Polri Ungkap Nilai Narkoba yang Dimusnahkan Capai Rp29,3 triliun

Laporan: Firdausi
Kamis, 30 Oktober 2025 | 14:58 WIB
Kasubdit II Dittipid Narkoba Bareskrim Polri, Kombes Pol. Audie Carmy Wibisana (SinP.id/ Dok.Polri)
Kasubdit II Dittipid Narkoba Bareskrim Polri, Kombes Pol. Audie Carmy Wibisana (SinP.id/ Dok.Polri)

SinPo.id - Direktorat Tindak Pidana Narkoba Bareskrim Polri bersama jajaran Polda di seluruh Indonesia berhasil mengungkap 49.306 kasus tindak pidana narkoba sepanjang periode tahun 2025 dengan 65.572 tersangka yang berhasil ditangkap. 

Dari jumlah tersebut, 1.422 kasus di antaranya telah menjalani program rehabilitasi sebanyak 1.898 tersangka. Langkah ini sebagai upaya Polri dalam penegakan hukum yang humanis.

Kasubdit II Dittipid Narkoba Bareskrim Polri, Kombes Pol. Audie Carmy Wibisana mengatakan, total barang bukti yang disita dalam kurun waktu tersebut mencapai 214 ton berbagai jenis narkotika.

"Dalam ketentuan undang-undang, barang bukti narkotika hanya dapat disimpan paling lama 7 hingga 14 hari.
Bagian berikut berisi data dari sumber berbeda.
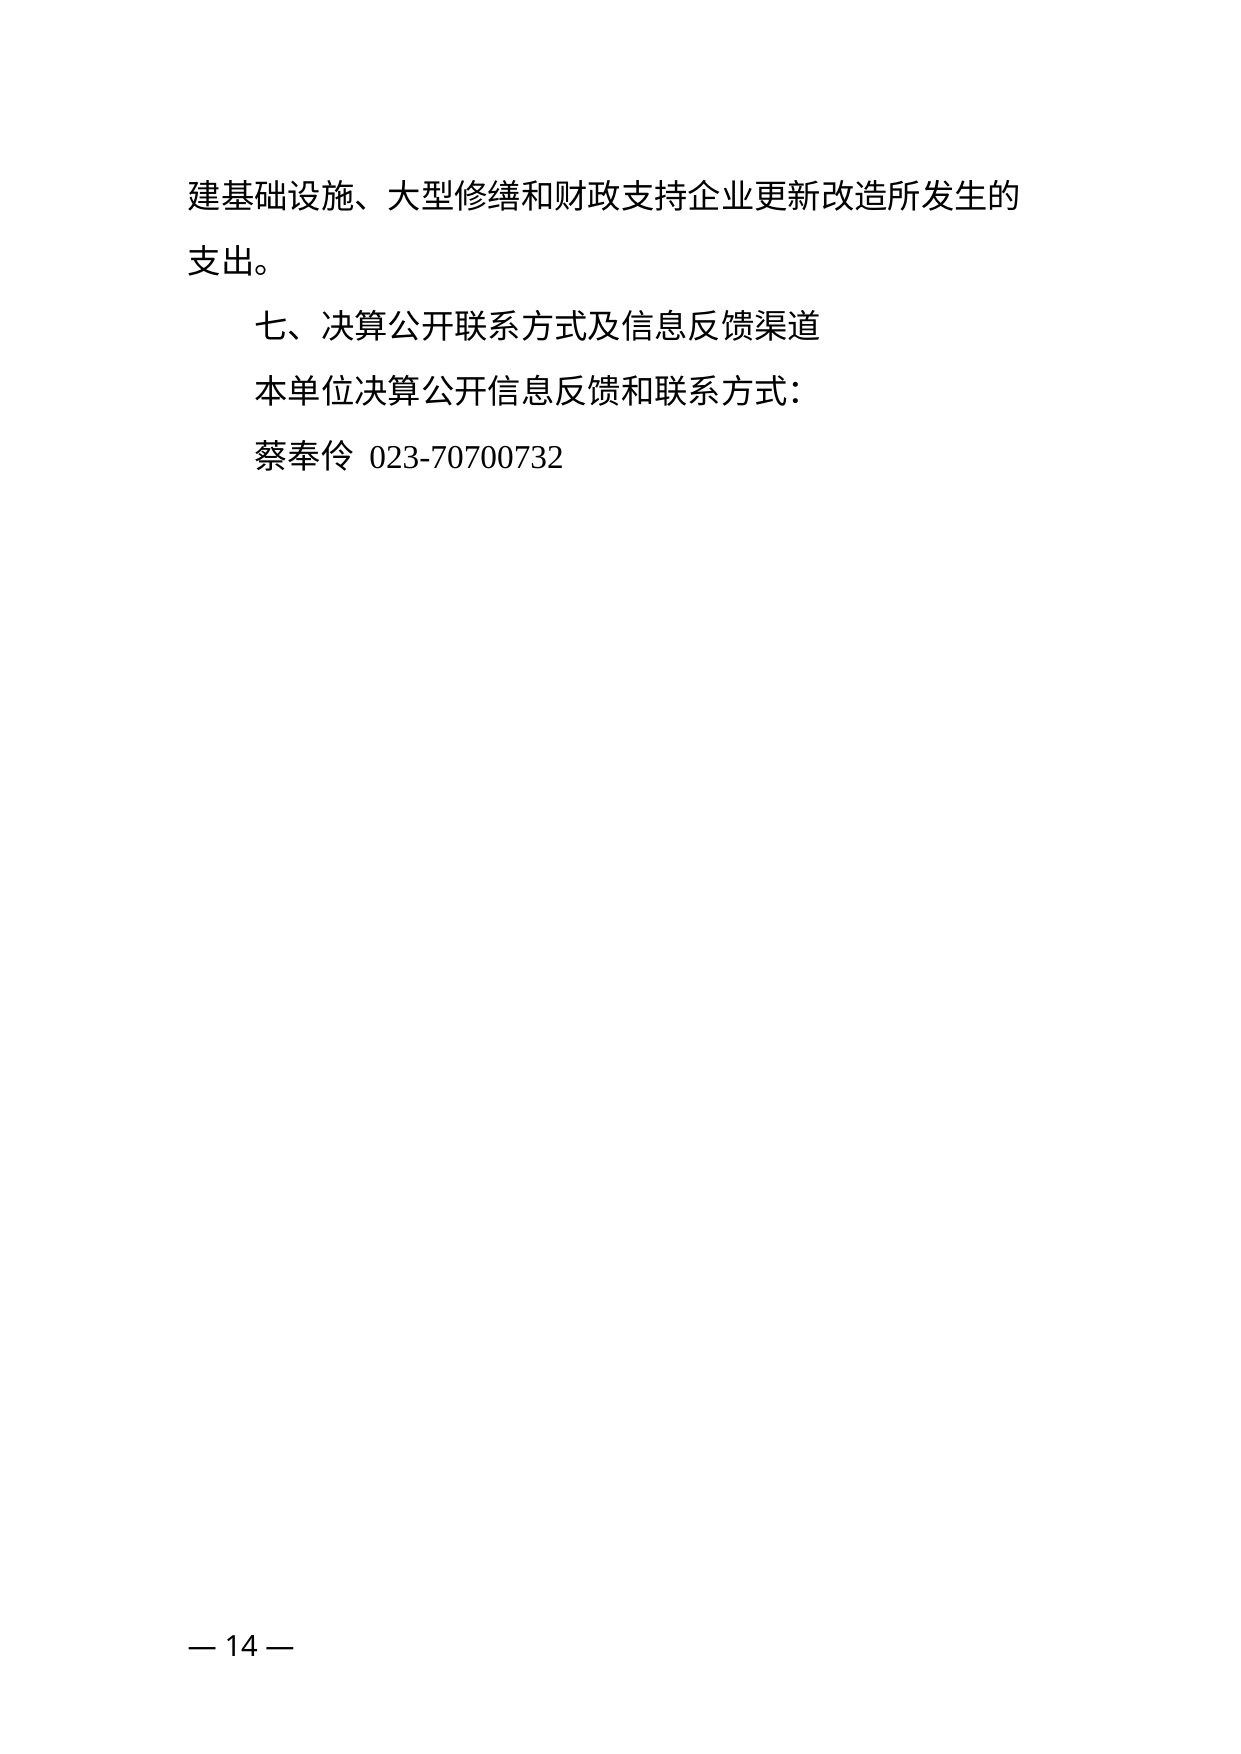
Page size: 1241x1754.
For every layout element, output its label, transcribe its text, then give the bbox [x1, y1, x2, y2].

text 七、决算公开联系方式及信息反馈渠道 [187, 292, 1053, 357]
text 蔡奉伶 023-70700732 [187, 422, 1053, 487]
text 本单位决算公开信息反馈和联系方式： [187, 357, 1053, 422]
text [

Setelah itu wajib dimusnahkan. Jadi tidak mungkin kita menyimpan 214 ton selama satu tahun," kata Kombes Audie, Kamis, 30 Oktober 2025.

Dari total 214 ton barang bukti itu, kata dia, diperkirakan nilai ekonominya mencapai Rp 29,3 triliun. Adapun dalam kegiatan pemusnahan hanya 2,1 ton narkotika yang telah mendapat penetapan penyitaan dari kejaksaan dan pengadilan.

"Nilainya mencapai Rp 29,3 triliun. Yang dimusnahkan 2,1 ton narkotika," ujarnya.

Berikut barang bukti narkoba yang dimusnahkan antara lain berupa sabu seberat 1,33 ton, 335.019 butir ekstasi, 608.095 gram ganja, 18,4 kg tembakau gorilla. Kemudian ada 1,1 kg heroin, 2.356 gram ketamin, etomidate 12.429 ml, 7.993 butir happy five, 27.851 gram happy water, dan 5.531 gram THC (produk turunan ganja sintetis).